Sentiment in bitcoin the market appears to have reversed after a long time, suggesting an investor is positioning for a potential rally to $80,000.
On Deribit, which accounts for a majority share of the multi-billion dollar global crypto options market, the $80,000 call – a derivative bet that prices will rise beyond that level – has emerged as the most popular trade. It has overtaken the $60,000 put, which dominated positioning in recent months as prices fell.
At the time of writing, open interest at the $80,000 strike is over $1.6 billion, with each contract representing one bitcoin, according to Deribit data. The $60,000 put has open interest of $1.41 billion.
BTC has already rebounded above $70,000 from early week lows near $67,000, supported in part by a temporary ceasefire between the US and Iran that weighed on oil prices. Analysts say continued weakness in oil could help ease inflation concerns, potentially bolstering the case for rate cuts by the Federal Reserve — a backdrop that tends to support risk assets, including bitcoin.
On-chain data offers some additional support for the bullish case.
“For only the second week of 2026, Bitcoin wallets with more than 10,000 BTC have recorded net inflows. This points to whale accumulation rather than ETF-driven demand. If it continues, it increases the likelihood of a supply squeeze that could push Bitcoin towards $75,000-$80,000,” said senior director at crypto Howcento of Winrypto.
Separately, analysts at 21Shares see the possibility of further upside, with a potential move towards $100,000 by the end of June under favorable conditions.
“Over the past month, we’ve seen more than $1.5 billion in net inflows into BTC ETFs, alongside an increase in holdings by larger investors of around 6% since the start of the year – pointing to continued demand from more sophisticated participants,” said Matt Mena, crypto research strategist at 21Shares. “If geopolitical tensions ease and regulatory clarity improves, a move towards $100,000 by the end of Q2 cannot be ruled out.”
There are still risks. The truce is fragile, and any renewed escalation could send oil prices back up, potentially dampening risk appetite and limiting bitcoin’s gains.

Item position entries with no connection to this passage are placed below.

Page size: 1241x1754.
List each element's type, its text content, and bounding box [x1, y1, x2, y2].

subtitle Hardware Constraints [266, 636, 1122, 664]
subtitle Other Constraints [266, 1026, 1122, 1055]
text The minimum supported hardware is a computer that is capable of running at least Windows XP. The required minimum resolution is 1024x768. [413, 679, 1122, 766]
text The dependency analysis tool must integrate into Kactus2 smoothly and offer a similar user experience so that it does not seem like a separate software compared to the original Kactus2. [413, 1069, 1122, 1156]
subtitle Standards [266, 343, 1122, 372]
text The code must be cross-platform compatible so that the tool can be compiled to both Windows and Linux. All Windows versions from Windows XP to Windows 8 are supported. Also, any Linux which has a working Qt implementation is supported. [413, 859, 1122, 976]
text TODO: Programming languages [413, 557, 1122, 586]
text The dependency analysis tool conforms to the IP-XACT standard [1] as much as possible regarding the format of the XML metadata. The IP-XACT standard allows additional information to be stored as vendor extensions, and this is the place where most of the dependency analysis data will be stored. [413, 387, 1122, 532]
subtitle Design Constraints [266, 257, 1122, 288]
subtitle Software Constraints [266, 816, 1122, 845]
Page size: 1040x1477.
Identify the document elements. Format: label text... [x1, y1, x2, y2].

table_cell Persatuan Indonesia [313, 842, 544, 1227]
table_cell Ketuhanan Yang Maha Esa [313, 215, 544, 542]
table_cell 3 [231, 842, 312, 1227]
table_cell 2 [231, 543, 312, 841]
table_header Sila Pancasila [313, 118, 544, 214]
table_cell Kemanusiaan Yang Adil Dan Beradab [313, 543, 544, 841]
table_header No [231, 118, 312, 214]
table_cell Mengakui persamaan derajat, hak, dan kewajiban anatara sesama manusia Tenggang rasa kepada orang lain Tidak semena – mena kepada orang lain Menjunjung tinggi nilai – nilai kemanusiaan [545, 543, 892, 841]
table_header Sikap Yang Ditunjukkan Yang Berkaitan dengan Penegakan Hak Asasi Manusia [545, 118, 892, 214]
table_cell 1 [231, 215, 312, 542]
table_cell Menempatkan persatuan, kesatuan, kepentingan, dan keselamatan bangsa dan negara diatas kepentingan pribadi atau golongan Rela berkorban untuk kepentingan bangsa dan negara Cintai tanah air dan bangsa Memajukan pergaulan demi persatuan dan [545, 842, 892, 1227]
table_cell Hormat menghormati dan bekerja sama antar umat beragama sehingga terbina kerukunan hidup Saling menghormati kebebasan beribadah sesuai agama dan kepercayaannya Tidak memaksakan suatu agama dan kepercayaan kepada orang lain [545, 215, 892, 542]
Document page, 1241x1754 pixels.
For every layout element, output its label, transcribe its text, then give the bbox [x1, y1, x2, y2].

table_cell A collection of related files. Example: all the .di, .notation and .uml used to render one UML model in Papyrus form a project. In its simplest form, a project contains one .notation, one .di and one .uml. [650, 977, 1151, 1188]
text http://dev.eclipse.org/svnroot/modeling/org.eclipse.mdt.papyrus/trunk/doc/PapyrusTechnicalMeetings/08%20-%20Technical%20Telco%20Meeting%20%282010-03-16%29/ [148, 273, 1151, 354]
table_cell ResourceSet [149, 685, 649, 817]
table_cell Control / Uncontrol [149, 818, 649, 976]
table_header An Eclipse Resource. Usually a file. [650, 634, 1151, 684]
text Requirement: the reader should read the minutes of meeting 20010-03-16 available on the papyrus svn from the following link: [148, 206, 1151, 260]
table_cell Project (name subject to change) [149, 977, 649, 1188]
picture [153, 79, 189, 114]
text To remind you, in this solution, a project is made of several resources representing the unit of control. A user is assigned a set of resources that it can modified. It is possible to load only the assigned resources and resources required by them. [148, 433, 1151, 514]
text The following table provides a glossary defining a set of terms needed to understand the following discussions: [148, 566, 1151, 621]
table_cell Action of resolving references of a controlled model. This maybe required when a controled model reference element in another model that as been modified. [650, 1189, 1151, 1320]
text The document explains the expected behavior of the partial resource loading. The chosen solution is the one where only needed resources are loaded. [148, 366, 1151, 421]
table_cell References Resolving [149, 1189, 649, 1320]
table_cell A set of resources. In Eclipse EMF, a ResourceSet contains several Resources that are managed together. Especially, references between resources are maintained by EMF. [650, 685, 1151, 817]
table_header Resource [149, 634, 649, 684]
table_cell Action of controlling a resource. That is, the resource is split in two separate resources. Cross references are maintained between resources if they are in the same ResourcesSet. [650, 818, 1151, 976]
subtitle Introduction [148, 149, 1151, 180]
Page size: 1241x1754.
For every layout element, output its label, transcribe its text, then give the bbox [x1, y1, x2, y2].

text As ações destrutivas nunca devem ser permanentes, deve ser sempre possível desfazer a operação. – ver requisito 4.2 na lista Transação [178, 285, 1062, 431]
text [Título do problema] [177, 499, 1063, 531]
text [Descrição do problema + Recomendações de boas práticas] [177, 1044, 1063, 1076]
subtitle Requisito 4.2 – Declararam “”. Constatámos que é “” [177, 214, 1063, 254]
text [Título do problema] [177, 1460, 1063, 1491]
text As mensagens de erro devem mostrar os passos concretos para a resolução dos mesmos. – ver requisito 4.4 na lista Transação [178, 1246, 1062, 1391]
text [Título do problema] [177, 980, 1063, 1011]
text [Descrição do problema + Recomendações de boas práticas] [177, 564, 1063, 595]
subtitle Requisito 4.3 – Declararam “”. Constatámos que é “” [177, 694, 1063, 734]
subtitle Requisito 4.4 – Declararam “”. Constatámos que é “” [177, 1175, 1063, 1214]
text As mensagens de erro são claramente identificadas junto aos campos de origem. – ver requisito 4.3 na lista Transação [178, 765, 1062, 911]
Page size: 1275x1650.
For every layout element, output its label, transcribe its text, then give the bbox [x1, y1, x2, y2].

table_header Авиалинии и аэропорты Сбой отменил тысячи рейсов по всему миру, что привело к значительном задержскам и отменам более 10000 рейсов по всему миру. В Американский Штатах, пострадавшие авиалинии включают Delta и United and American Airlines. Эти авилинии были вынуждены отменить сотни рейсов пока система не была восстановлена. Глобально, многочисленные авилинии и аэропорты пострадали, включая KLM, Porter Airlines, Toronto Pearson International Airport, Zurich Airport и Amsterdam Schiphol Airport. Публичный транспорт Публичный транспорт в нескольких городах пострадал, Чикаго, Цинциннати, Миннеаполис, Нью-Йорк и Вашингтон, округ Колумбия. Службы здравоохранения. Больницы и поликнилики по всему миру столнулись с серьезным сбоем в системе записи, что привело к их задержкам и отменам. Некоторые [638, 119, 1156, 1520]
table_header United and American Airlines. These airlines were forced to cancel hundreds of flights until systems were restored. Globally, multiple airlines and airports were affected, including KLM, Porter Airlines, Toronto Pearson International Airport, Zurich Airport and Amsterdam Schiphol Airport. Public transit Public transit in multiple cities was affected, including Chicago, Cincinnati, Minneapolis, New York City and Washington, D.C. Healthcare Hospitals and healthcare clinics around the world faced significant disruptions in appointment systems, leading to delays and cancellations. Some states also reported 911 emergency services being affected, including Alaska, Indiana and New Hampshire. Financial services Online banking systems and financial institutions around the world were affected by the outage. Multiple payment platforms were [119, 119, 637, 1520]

Later today, US GDP data for the fourth quarter will be released. While the backwardation release may have limited immediate impact, a significant surprise in either direction could still trigger near-term volatility. Pay attention!
What is trending
- Trump vows to keep US troops in Persian Gulf before Iran talks (Bloomberg): As both sides accused each other of violating the ceasefire, Trump pledged to keep US troops in the Persian Gulf ahead of talks with Iran planned to strengthen a fragile ceasefire.
- Everyone Awaits US Inflation Figures, But Bitcoin Traders Couldn’t Care (CoinDesk): The latest US inflation report for March, due on Friday, is seen as a key indicator by several observers, given the backdrop of the Iran war and its inflationary impact. Still, recent BTC market activity shows that traders couldn’t care less.
- ‘NATO in grave danger after Iran war’, says former US NATO ambassador (euronews): Former US NATO ambassador Ivo Daalder said repeated threats by Trump to withdraw from NATO and others regarding confrontations have created the ‘worst crisis’ the alliance has ever faced.
- Inflation data, Iran talks: What to watch for the rest of the week (The Wall Street Journal): After Wednesday’s big stock market rally, investors will see if the U.S.-Iran ceasefire holds, awaiting updates on inflation data, fourth-quarter GDP estimates and new data on consumer sentiment.
Today’s signal
The chart shows bitcoin’s daily price swings in candlestick format since October 2025. It also has a yellow trend line drawn from the record high above $126,000 in October representing the brutal bear market.
At the time of writing, BTC’s price was trading close to this trendline resistance, a mark or break level.
A decisive breakout above the trendline – ideally on strong volume and sustained follow-through – would mean that the downtrend has likely changed. That could open the door for a broader bullish trend reversal, with the possibility of a move towards the $75,000-$80,000 region initially, and potentially higher if momentum builds.
On the other hand, a rejection of the trendline would reinforce it as a valid resistance level, indicating a continuation of the bear market. This would increase the risk of another pullback towards recent support levels, potentially to $65,000 or lower.